3.1. Cloning of the Target Genes

The target single fragments atp2-1 (180 bp) and atp6 (1182 bp) were amplified using PCR. The target fragments were recovered and fused using a fusion PCR method to obtain the fused target fragment atp2-1-atp6 (Figure 1a). The resulting fusion fragment was ligated with the PMD19-T vector and transformed. The bacterial liquid PCR results indicated that a total of seven positive clones containing the fusion target fragment were amplified (Figure 2). Three positive clones were randomly selected for bacterial liquid sequencing, and all yielded the correct target sequence. The PMD19-T-atp2-1-atp6 fusion fragment was amplified, and the plasmid DNA was extracted and then double-digested using XbaI and KpnI. Gel electrophoresis confirmed the presence of the correctly fused atp2-1-atp6 gene fragment (Figure 1b).

3.2. Results of the Overexpression Vector Construction

The recovered overexpression fusion gene fragment atp2-1-atp6 was ligated with the linear PBI121-EGFP vector fragment to obtain the recombinant vector PBI121-atp2-1-atp6-EGFP. The PCR revealed a total of 19 positive clones whose band sizes were consistent with the corresponding target fragments (Figure 3). A random sequencing comparison was performed on the aforementioned overexpression vector gene bacterial mixtures (PBI121-atp2-1-atp6-EGFP), followed by plasmid extraction and double-enzyme digestion identification to avoid false positives from single colonies carrying this overexpression vector during the construction and transformation process. As shown in Figure 1c, when the overexpression vector PBI121-atp2-1-atp6-EGFP was used as a positive control, the results revealed that the target fragment obtained from double enzyme digestion was approximately the same size as the ligated target fragment (atp2-1-atp6); this further confirmed that the overexpression vector was correctly constructed and could be used for the subsequent Agrobacterium transformation.

3.3. Analysis of Subcellular Localization in Onion Epidermal Cells

In this study, the successfully transformed Agrobacterium carrying the overexpression vectors (PBI121-EGFP and PBI121-atp2-1-atp6-EGFP) was used to infect and transform onion epidermal cells to determine the initial subcellular localization of the atp6 protein. Under a fluorescence electron microscope, the empty vector PBI121-EGFP produced green fluorescence signals only on the cell membrane, whereas the target fragment vector PBI121-atp2-1-atp6-EGFP exhibited substantial expression within the cytoplasm of onion epidermal cells, with intense and numerous green fluorescence signals (Figure 4). Owing to the presence of the tobacco mitochondrial signal peptide sequence atp2-1 in the PBI121-atp2-1-atp6-EGFP fusion vector, this sequence could transport atp6 to the mitochondria. Concurrently, the green fluorescent protein EGFP exhibited spontaneous fluorescence, which enabled the determination of the location at which the protein encoded by the gene in this vector was expressed within the cell. These results indicate that the atp6 protein from the CMS line of kenaf was stably expressed in the mitochondria.

§ **Information shown**
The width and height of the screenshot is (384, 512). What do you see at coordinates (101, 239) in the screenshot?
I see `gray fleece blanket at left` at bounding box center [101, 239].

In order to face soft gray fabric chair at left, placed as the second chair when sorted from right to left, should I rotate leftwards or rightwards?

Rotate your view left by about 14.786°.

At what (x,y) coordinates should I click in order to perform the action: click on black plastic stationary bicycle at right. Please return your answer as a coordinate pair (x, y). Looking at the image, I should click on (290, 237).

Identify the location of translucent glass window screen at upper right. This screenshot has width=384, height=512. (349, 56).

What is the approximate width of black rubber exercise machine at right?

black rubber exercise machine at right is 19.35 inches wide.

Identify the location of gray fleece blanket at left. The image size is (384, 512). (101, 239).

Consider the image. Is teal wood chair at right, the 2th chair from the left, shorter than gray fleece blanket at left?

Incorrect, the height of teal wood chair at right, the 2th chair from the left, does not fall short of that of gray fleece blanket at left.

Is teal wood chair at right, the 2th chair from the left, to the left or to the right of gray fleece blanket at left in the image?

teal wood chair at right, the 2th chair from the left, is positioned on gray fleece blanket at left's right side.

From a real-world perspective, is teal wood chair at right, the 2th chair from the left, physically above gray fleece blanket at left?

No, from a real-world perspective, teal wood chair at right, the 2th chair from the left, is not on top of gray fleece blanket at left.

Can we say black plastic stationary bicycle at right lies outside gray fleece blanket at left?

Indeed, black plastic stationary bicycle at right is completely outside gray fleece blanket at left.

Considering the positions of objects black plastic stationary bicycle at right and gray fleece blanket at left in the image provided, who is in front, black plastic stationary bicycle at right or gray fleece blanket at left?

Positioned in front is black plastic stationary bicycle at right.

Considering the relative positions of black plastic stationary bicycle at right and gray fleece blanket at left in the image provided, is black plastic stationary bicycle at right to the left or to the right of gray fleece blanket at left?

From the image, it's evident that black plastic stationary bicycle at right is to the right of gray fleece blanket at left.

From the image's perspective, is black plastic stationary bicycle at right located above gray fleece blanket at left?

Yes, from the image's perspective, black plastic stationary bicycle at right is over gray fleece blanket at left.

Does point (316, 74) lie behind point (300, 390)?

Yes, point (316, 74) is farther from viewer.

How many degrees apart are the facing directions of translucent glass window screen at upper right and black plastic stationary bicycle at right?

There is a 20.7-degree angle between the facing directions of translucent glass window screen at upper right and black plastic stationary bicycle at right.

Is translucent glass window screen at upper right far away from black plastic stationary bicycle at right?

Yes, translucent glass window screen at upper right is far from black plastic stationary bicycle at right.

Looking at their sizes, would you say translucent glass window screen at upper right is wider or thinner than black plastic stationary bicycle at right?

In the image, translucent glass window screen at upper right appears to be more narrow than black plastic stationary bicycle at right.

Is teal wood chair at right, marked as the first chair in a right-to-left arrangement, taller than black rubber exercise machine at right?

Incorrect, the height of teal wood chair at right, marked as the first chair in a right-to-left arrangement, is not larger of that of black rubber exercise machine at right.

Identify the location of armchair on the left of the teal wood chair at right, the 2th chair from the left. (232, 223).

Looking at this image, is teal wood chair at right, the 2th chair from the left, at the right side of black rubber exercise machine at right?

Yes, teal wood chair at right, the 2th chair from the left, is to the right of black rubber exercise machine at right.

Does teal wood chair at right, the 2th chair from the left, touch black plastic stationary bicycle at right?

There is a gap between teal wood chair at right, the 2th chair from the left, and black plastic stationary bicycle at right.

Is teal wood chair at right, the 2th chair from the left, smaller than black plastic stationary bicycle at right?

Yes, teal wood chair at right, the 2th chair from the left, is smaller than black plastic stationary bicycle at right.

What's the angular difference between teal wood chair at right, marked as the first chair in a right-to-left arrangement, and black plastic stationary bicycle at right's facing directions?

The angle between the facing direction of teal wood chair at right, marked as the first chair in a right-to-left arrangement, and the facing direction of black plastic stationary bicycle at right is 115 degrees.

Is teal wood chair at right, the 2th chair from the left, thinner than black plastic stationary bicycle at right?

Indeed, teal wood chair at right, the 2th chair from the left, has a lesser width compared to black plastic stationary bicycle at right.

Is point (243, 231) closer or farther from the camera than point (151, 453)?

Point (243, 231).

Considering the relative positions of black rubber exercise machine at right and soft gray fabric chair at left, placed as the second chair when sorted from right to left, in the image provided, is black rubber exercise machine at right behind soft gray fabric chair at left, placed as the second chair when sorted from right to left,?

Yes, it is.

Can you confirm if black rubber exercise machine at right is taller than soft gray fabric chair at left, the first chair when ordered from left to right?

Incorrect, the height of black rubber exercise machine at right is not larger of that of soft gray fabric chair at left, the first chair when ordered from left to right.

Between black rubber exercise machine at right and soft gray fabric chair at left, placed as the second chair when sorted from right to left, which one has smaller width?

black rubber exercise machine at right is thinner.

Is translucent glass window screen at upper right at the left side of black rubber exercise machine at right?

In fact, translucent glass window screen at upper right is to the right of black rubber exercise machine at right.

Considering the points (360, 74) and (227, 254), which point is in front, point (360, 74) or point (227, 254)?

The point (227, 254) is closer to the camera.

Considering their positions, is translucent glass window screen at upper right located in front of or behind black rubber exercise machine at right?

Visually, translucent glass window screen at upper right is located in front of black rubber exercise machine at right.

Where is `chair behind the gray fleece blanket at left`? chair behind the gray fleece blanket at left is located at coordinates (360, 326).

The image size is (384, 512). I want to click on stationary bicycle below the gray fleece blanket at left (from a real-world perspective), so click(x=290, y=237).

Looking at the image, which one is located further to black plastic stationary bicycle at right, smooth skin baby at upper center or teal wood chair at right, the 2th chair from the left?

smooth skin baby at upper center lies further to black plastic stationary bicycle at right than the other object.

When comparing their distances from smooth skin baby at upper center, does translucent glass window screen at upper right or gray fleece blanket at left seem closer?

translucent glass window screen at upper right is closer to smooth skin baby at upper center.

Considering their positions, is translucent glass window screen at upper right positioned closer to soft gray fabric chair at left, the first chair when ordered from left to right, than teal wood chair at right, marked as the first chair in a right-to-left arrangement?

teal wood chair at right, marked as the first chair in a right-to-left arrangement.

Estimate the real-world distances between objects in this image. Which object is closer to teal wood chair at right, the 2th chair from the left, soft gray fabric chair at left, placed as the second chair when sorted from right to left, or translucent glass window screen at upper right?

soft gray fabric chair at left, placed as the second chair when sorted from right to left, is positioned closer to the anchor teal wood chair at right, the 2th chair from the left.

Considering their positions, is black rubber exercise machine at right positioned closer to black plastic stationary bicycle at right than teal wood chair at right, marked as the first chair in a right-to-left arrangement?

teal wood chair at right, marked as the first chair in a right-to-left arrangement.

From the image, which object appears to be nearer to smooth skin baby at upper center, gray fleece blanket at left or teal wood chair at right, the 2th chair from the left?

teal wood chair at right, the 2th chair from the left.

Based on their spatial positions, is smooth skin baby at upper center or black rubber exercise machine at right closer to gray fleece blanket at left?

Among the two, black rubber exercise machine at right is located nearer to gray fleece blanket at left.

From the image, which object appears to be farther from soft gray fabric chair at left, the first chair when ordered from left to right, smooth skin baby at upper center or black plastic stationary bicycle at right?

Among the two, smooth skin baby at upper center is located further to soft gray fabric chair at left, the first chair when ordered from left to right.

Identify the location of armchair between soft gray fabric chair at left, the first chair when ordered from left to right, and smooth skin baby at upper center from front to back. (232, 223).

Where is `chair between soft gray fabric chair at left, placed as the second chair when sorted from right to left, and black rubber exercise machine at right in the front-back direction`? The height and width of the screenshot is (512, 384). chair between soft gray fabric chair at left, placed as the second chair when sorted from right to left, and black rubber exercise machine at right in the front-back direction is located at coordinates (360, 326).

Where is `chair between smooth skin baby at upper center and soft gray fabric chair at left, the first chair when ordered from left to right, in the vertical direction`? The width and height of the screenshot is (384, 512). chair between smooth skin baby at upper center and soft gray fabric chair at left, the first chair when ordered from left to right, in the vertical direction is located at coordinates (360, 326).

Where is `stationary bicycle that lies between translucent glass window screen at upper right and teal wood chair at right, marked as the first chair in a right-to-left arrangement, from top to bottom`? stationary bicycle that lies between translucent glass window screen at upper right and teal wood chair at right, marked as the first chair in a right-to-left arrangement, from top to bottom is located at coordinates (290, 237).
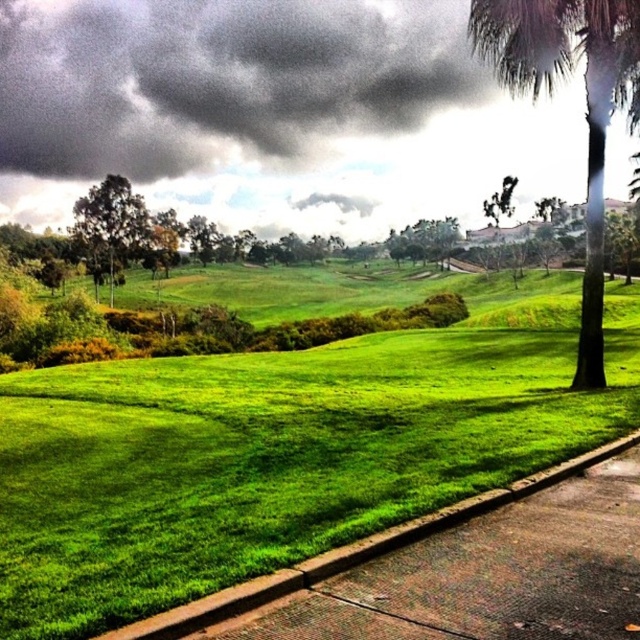
How far apart are green leafy palm tree at center-right and green leafy tree at upper right?

green leafy palm tree at center-right and green leafy tree at upper right are 90.68 meters apart from each other.

Does green leafy palm tree at center-right have a larger size compared to green leafy tree at upper right?

Indeed, green leafy palm tree at center-right has a larger size compared to green leafy tree at upper right.

What do you see at coordinates (586, 106) in the screenshot? I see `green leafy palm tree at center-right` at bounding box center [586, 106].

This screenshot has height=640, width=640. What are the coordinates of `green leafy palm tree at center-right` in the screenshot? It's located at (586, 106).

Does green leafy palm tree at center-right appear on the right side of green leafy tree at left?

Indeed, green leafy palm tree at center-right is positioned on the right side of green leafy tree at left.

Between green leafy palm tree at center-right and green leafy tree at left, which one has more height?

green leafy palm tree at center-right

Identify the location of green leafy palm tree at center-right. The image size is (640, 640). [586, 106].

What are the coordinates of `green leafy palm tree at center-right` in the screenshot? It's located at (586, 106).

Find the location of a particular element. Image resolution: width=640 pixels, height=640 pixels. green leafy tree at left is located at coordinates (112, 220).

Can you confirm if green leafy tree at left is smaller than green leafy tree at upper right?

Indeed, green leafy tree at left has a smaller size compared to green leafy tree at upper right.

The image size is (640, 640). I want to click on green leafy tree at left, so click(112, 220).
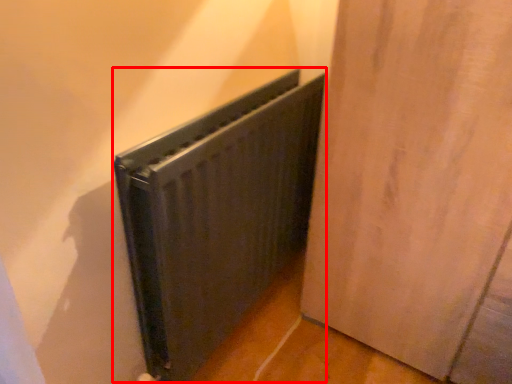
Question: From the image's perspective, what is the correct spatial positioning of radiator (annotated by the red box) in reference to door?

Choices:
 (A) below
 (B) above

Answer: (A)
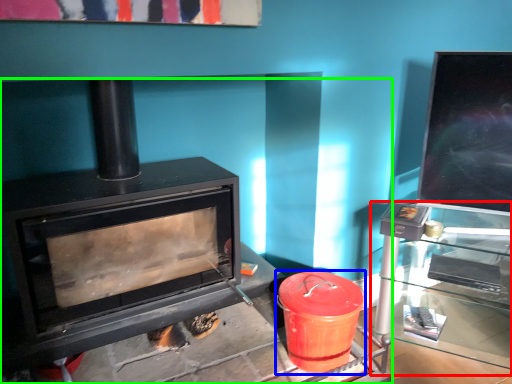
Question: Which object is positioned closest to table (highlighted by a red box)? Select from crock pot (highlighted by a blue box) and wood burning stove (highlighted by a green box).

Choices:
 (A) crock pot
 (B) wood burning stove

Answer: (A)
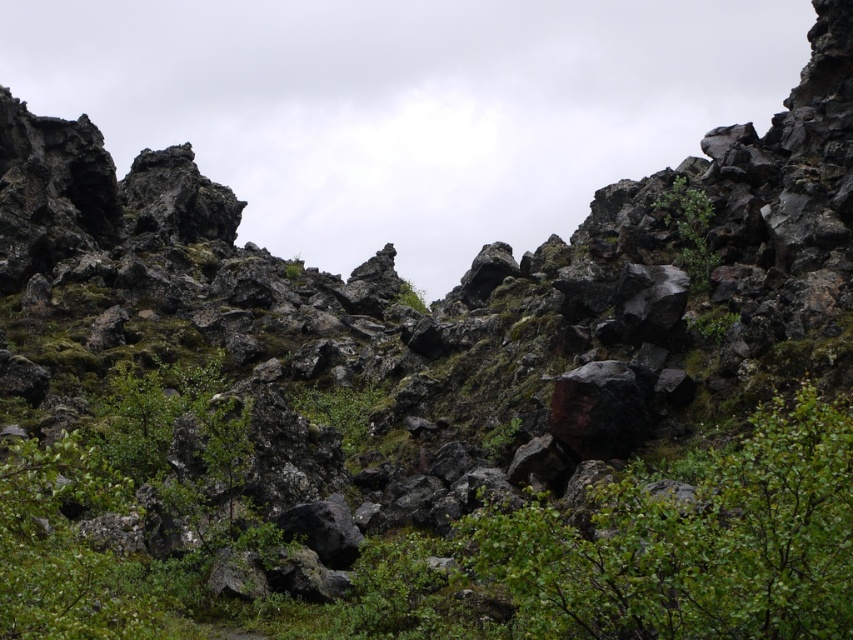
Question: Can you confirm if green leafy shrubs at center is smaller than green leafy shrub at upper right?

Choices:
 (A) no
 (B) yes

Answer: (A)

Question: Which point appears farthest from the camera in this image?

Choices:
 (A) (57, 557)
 (B) (666, 305)

Answer: (B)

Question: Does shiny black rock at center-right have a lesser width compared to green leafy shrub at upper right?

Choices:
 (A) no
 (B) yes

Answer: (B)

Question: Which object is positioned farthest from the shiny black rock at center-right?

Choices:
 (A) green leafy shrub at upper right
 (B) green leafy shrubs at center

Answer: (B)

Question: Which of the following is the closest to the observer?

Choices:
 (A) shiny black rock at center-right
 (B) green leafy shrubs at center

Answer: (B)

Question: Is green leafy shrubs at center to the right of green leafy shrub at upper right from the viewer's perspective?

Choices:
 (A) no
 (B) yes

Answer: (A)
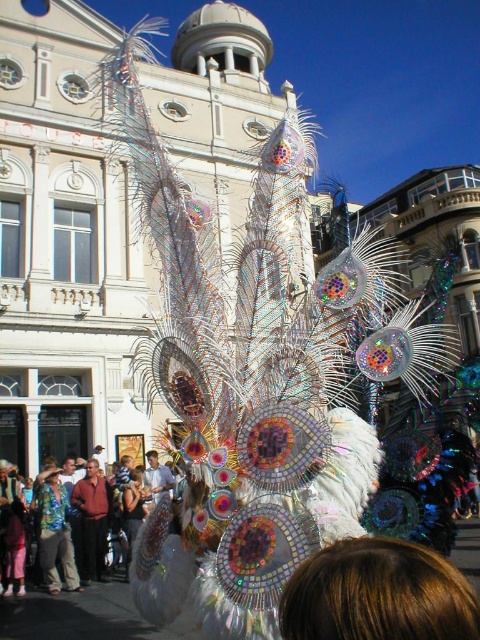
Does multicolored sequined costume at center appear on the right side of red shirt at center?

Yes, multicolored sequined costume at center is to the right of red shirt at center.

Does point (99, 472) lie behind point (96, 572)?

Yes, point (99, 472) is behind point (96, 572).

This screenshot has width=480, height=640. Identify the location of multicolored sequined costume at center. (92, 516).

Does multicolored sequined costume at center have a lesser width compared to printed fabric shirt at center?

No, multicolored sequined costume at center is not thinner than printed fabric shirt at center.

I want to click on multicolored sequined costume at center, so click(92, 516).

Identify the location of multicolored sequined costume at center. The height and width of the screenshot is (640, 480). pyautogui.click(x=92, y=516).

Who is positioned more to the right, brown hair at lower center or printed fabric shirt at center?

brown hair at lower center is more to the right.

Does brown hair at lower center appear over printed fabric shirt at center?

Yes, brown hair at lower center is above printed fabric shirt at center.

Locate an element on the screen. This screenshot has height=640, width=480. brown hair at lower center is located at coordinates (377, 595).

The image size is (480, 640). Find the location of `brown hair at lower center`. brown hair at lower center is located at coordinates click(377, 595).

§ **Assigned task 1**
In the kenaf atp2-1-atp6 results section, which two restriction enzymes were used to double-digest the extracted plasmid DNA?
§ **Assigned task 2**
Turn the paragraph of the kenaf atp2-1-atp6 results section that begins "The target single fragments atp2-1" into a short list of steps, keeping its main facts.
§ **Assigned task 3**
Continue the kenaf atp2-1-atp6 results section after its final sentence.

§ **Response 1**
XbaI and KpnI.

§ **Response 2**
- PCR amplified the single fragments atp2-1 (180 bp) and atp6 (1182 bp).
- Fusion PCR joined the recovered fragments into atp2-1-atp6 (Figure 1a).
- The fusion fragment was ligated with the PMD19-T vector and transformed.
- Bacterial liquid PCR found seven positive clones with the fusion fragment (Figure 2).
- Sequencing of three randomly chosen positive clones confirmed the correct target sequence in all three.
- The PMD19-T-atp2-1-atp6 fragment was amplified, and plasmid DNA was extracted and double-digested with XbaI and KpnI.
- Gel electrophoresis confirmed the correctly fused atp2-1-atp6 fragment (Figure 1b).

§ **Response 3**
3.4. Agrobacterium-Mediated Transformation of Tobacco Leaf Discs

The overexpression vector PBI121-atp2-1-atp6-EGFP was subsequently transformed into Agrobacterium, and laboratory-preserved tobacco K346 was used as the transgenic material. The Agrobacterium infection of leaf discs was employed to transform the tobacco, with wild-type tobacco leaf discs not infected with Agrobacterium serving as the negative control (CK). The overexpression vector containing the mitochondrial signal transit peptide atp6, PBI121-atp2-1-atp6-EGFP, was abbreviated as H. The bud induction and root induction stages of tobacco leaf discs are shown in Figure 5. During the bud induction period, the wild-type tobacco leaf discs (negative control) exhibited faster sprouting with numerous bud points (Figure 5b). After the tobacco leaf discs were treated with PBI121-atp2-1-atp6-EGFP(H)-expressing Agrobacterium, they were placed in a medium containing the antibiotics kanamycin and rifampicin for screening as well as the cultivation of resistant buds. Compared with the control plants, the resistant transgenic H plants sprouted more slowly and presented fewer bud points (Figure 5f). These findings indicated that the acquisition rate of resistant transgenic tobacco buds was lower during the bud induction stage. The growth status of wild-type tobacco plants without antibiotics added to the root culture medium was used as the control during the rooting induction stage of tobacco cultivation (Figure 5c). The roots grew faster in the control group, and more, denser roots were observed (Figure 5d). Concurrently, the transgenic tobacco H plants in the root culture media supplemented with kanamycin and rifampicin (Figure 5g) grew more slowly overall than the control plants. Compared with the control plants, the root growth speed of the transgenic H plants (Figure 5h) was relatively slower, and the number of roots was smaller.

3.5. Identification of Positive Transgenic Tobacco Plants

The resistant plants (H: PBI121-atp2-1-atp6-EGFP) obtained from the selection were subjected to PCR detection with the primer combinations PBI121 F/atp6 R and ratp2-1F/eMTS-atp6 R to screen for the plants. As shown in Figure 6, with the DNA from wild-type tobacco (WT) plants and H2O as negative controls and the overexpression vector plasmid DNA as a positive control, a total of six T0 generation single positive PBI121-atp2-1-atp6-EGFP transgenic tobacco plantlets were obtained through kanamycin resistance selection and PCR amplification with two specific primer pairs (Lanes 4, 6, 7, 8, 10, and 11, with the corresponding plant abbreviations H4, H6, H7, H8, H10, and H11).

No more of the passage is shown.